Shakespeare said “A rose by any other name would smell as sweet.” But would an email about that rose, by any other name, get as many opens or clicks?
Having solved most of the technical issues with email, from deliverability to getting videos to play in the inbox, email marketers are starting to slowly turn their attention to the linguistics of a great email campaign.
Once the provenance of academics and zealous editors and copywriters, statisticians and analysts are jumping on board to find an effective and meaningful application of linguistics and word choice on the behavior of consumers, often with startling results.
For today’s OnTraq blog post, we wanted to look at the evolution of the study of marketing language and draw some inspiration and get a few actionable tips out of the deal.
The practice of optimizing content to solicit a direct response from customers started shortly after Aaron Montgomery Ward started the first direct marketing campaign in 1872 by sending his catalog directly to consumers. It wasn’t until the mid 20s-30s though that a more standardized approach became common among copywriters. Advertising agencies, and even individual copywriters, began compiling “swipe files”: essentially a greatest hits of messaging along with analysis of why particular words and phrases performed well. It wasn’t until the late 60’s that a more rigorous scientific approach began to take shape, with the rise of psychographics and consumer profiling.
These days, the study of words and meanings as they relate to marketing is a deeply entrenched scientific endeavor. Statistical analysis of the connections between certain phrases and email performance have become a big deal over the last several years, and the reason behind today’s post. MailChimp an ESP for local businesses, studied the health of the “daily deals” market.
But what do daily deals have to do with content optimization?
Perhaps the biggest point of interest from a content optimization standpoint of the daily deal craze is the sheer volume of emails sent. This large volume makes for a great basis to do linguistic analysis on, and allows us to draw conclusions with an adequate statistical validity.

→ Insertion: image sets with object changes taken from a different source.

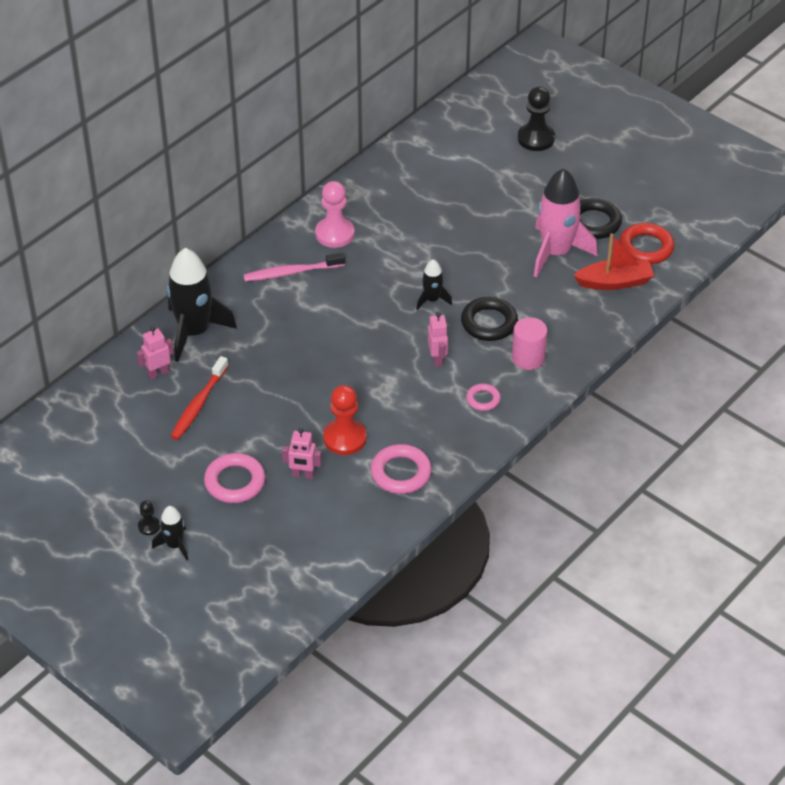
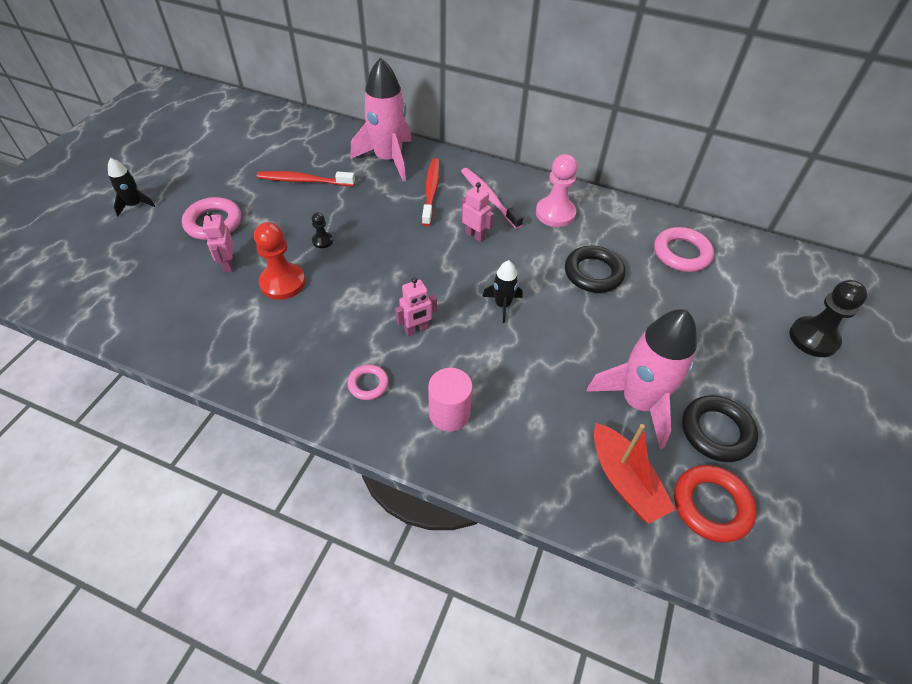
camera: 70 degrees right, 5 degrees up
(149, 526) = (156, 186): black pawn -> black pawn (322, 241)
(158, 373) = (333, 151): pink robot -> pink robot (475, 235)
(194, 332) = (388, 159): black rocket -> pink rocket
(262, 311) = (431, 191): none -> red toothbrush
(401, 473) = (242, 337): pink ring -> pink ring (681, 253)
(489, 323) = (490, 362): black ring -> black ring (593, 273)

After concluding their initial exploration into Daily Deals, the staff at MC ran some analysis on the contents of the emails these bulk senders placed in inboxes. The results are a little surprising. Let’s start with their look at food words: interestingly, but not very usefully, there is a slight positive impact on CTRs in emails containing the word “chocolate”. That’s not surprising, though, since everyone loves chocolate. What IS surprising is that there is a much stronger negative impact with the word “vanilla”. While this type of analysis doesn’t give us any indication of why this may be, we can theorize that vanilla has an idiomatic meaning (bland, boring, run-of-the-mill), and since we don’t know the context the word was used it, it’s possible that the analysis counted the idiomatic usage along with the flavor.
Take Away: keep in mind that certain words have certain connotations, and always take that into account when composing email messaging.

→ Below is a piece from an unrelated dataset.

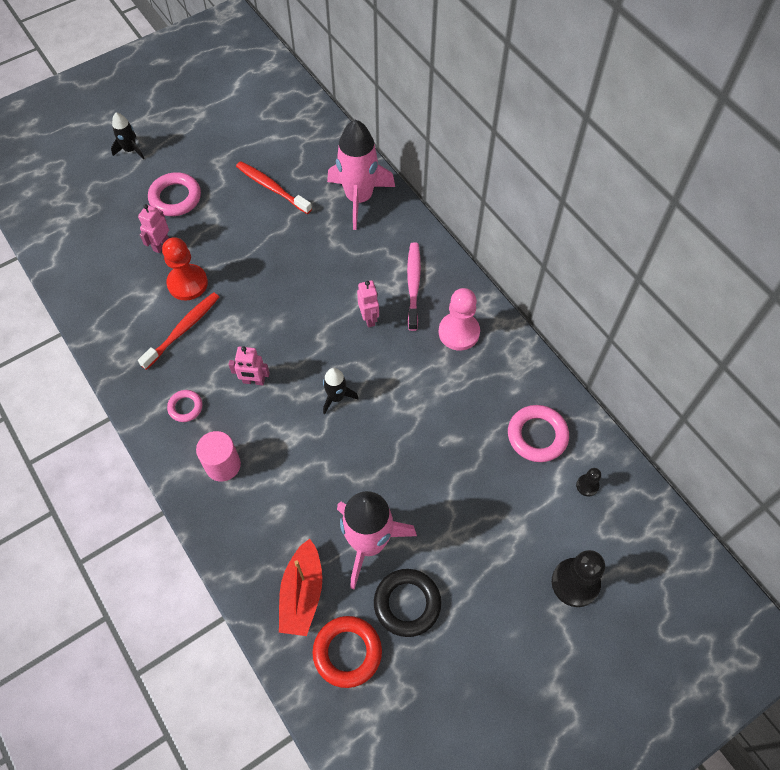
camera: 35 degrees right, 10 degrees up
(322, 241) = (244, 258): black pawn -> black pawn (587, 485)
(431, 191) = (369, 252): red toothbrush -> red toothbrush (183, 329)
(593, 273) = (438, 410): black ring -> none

The other interesting discovery in the foods section, and one that we feel translates to other categories, is the preference for specificity. Subscribers were much more likely to respond positively to specific food items (e.g. sushi, hamburgers, bacon) than they were to the meals these items were a part of (e.g. breakfast, lunch, dinner).
Take Away: Specificity increases relevance to consumers. While “lunch” is an abstract idea that carries different meanings for different people, “hamburger” is a very specific thing with a very specific meaning and a much higher degree of relevance to someone looking for hamburgers than the word “lunch”. Getting specific markedly increases the odds that your message will be found interesting by subscribers, especially subscribers who have are considered “intenders” or more likely to convert.

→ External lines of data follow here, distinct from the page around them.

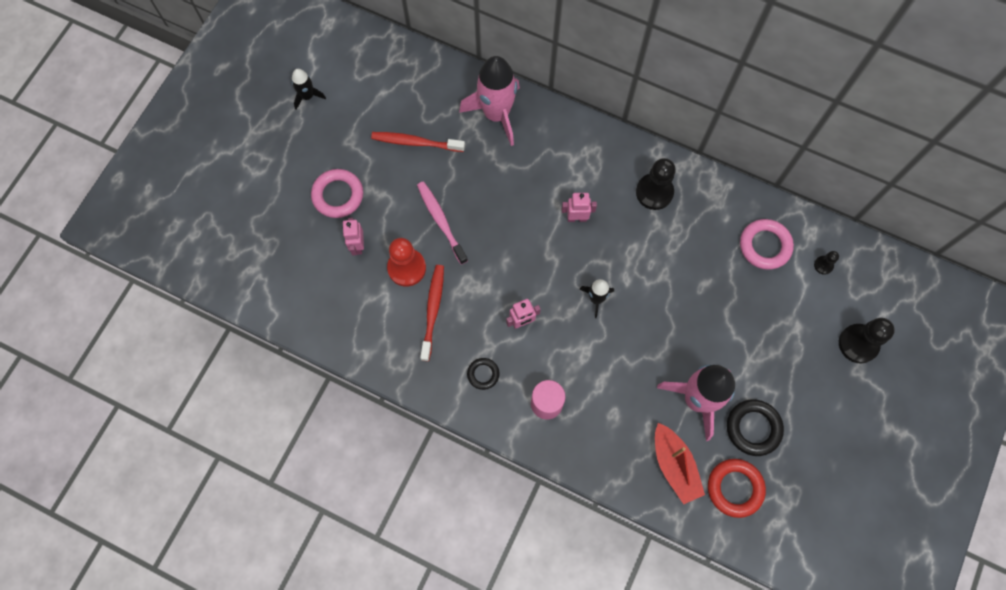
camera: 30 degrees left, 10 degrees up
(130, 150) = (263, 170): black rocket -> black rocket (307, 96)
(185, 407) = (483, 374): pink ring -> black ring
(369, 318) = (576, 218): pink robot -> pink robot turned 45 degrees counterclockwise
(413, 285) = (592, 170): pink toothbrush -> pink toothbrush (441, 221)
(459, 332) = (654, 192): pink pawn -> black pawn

A chart with “Common Daily Deal Words” is also of exceptional use to email marketers, and seems to disprove a very common misconception: that the words “free” and “win” are anathema to email subscribers.
A lot of email marketers still believe that messages with those two words are automatically rejected as spam, either by inbox spam detection software or by subscribers themselves. On the contrary, the study seems to point to “win” being very highly correlated with increased CTRs, and “free” is neutral, neither helping nor hurting. “Coupon” also has a positive correlation. “Deal” and “Value”, two words that many marketers see as being very positive, on the other hand, are in fact correlated with a decrease in CTRs, along with “Buy”.
Take Away: While it’s fair to have concern about words like “free” in a subject line, sometimes it pays to question conventional assumptions about what words are and aren’t ok to use. Look to the data rather than to “common sense” or “industry standards” to determine how you phrase your messaging. Things change constantly in the delivery side of the email marketing business.
The last thought we want to leave you with is one that measures email effectiveness against common emotion words contained in the email. Seconding a theory that psychologists have been putting forward for a while now, the study finds that people react much stronger, as measured through their propensity to click a link, to negative emotional words. Words like “Terrible”, “Bad”, “Sad”, and “Angry” get a much stronger reaction out of people than “Smile” or “Happy”.
Take Away: Don’t be afraid of negative emotions in your messaging. In fact, it may help your email marketing perform better than ever.